Are visitor centers passé? Haywood tourism authority mulls bang for the buck …
Having had the pleasure of visiting a number of visitor centers such as on the Natchez Trace a couple of years ago, I found them first to be very busy (a good sign) second very helpful and interesting both for meeting staff, but also other visitors and what brought them into the area. Of course there is also accessibility to cold drinks on a hot day which is a health service:)
I am an active promoter of location based services on mobile devices and social media. I don’t much like the State tourist guide books, although I have to admit that without them I wouldn’t have known about the Trace or decided to drive and walk through it.
The other factor for them is the interaction with staff who are passionate and knowledgeable about the area’s geography and history. Their ability to get an idea of what would be interesting to me, such as Indian trails, the Pharr mounds etc, where other people might have been more interested in a tobacco plantation or how they crossed the river in the Civil War.
Finally, the most important element that comes from Information Centers is Word of Mouth. The number of people I have shared information with who might go visit the Trace, because of the service and information I got from their information centers.

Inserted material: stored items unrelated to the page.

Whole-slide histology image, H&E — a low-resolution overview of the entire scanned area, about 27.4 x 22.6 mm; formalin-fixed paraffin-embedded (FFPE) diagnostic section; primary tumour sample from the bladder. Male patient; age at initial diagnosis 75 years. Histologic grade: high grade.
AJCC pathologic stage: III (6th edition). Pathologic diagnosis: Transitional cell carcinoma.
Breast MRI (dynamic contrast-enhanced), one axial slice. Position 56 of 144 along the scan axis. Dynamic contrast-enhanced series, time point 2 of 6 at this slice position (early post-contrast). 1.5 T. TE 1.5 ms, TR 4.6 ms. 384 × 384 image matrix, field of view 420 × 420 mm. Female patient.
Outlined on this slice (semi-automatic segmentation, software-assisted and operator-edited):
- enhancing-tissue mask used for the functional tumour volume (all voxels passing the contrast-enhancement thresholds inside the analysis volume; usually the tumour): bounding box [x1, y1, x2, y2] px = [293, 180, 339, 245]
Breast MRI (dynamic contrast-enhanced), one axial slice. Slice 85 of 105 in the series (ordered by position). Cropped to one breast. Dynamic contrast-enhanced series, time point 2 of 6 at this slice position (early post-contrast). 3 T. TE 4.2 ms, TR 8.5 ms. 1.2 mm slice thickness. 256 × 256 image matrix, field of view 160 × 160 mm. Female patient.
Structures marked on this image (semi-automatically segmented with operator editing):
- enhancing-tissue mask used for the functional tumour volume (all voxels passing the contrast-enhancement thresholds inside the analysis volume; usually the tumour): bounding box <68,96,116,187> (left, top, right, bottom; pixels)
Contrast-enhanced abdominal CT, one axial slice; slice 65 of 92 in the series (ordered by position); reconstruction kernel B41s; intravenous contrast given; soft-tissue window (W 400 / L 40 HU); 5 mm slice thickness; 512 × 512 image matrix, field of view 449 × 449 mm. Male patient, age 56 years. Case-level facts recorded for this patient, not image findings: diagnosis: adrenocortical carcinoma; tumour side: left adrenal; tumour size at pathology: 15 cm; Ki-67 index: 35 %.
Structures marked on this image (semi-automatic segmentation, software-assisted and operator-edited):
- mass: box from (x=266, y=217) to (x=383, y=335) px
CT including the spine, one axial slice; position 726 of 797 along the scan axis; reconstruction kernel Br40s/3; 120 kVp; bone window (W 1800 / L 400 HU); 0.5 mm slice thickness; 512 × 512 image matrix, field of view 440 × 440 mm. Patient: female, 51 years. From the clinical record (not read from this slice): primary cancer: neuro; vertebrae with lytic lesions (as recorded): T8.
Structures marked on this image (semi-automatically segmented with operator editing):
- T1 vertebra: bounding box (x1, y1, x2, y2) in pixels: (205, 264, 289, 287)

I have blogged on many occasions that US tourism, especially outside of major cities, still relies heavily on paper, which has its place, but wake up folks, it is very old school and most of us now have smartphones that know where they are. The technology IMHO is not yet ready to replace the human being at the Information Center. They are your face, the people who share the passion of the people who invested in the wonderful natural attractions so that tourists like me and people like your next door neighbor can enjoy your wonderful country.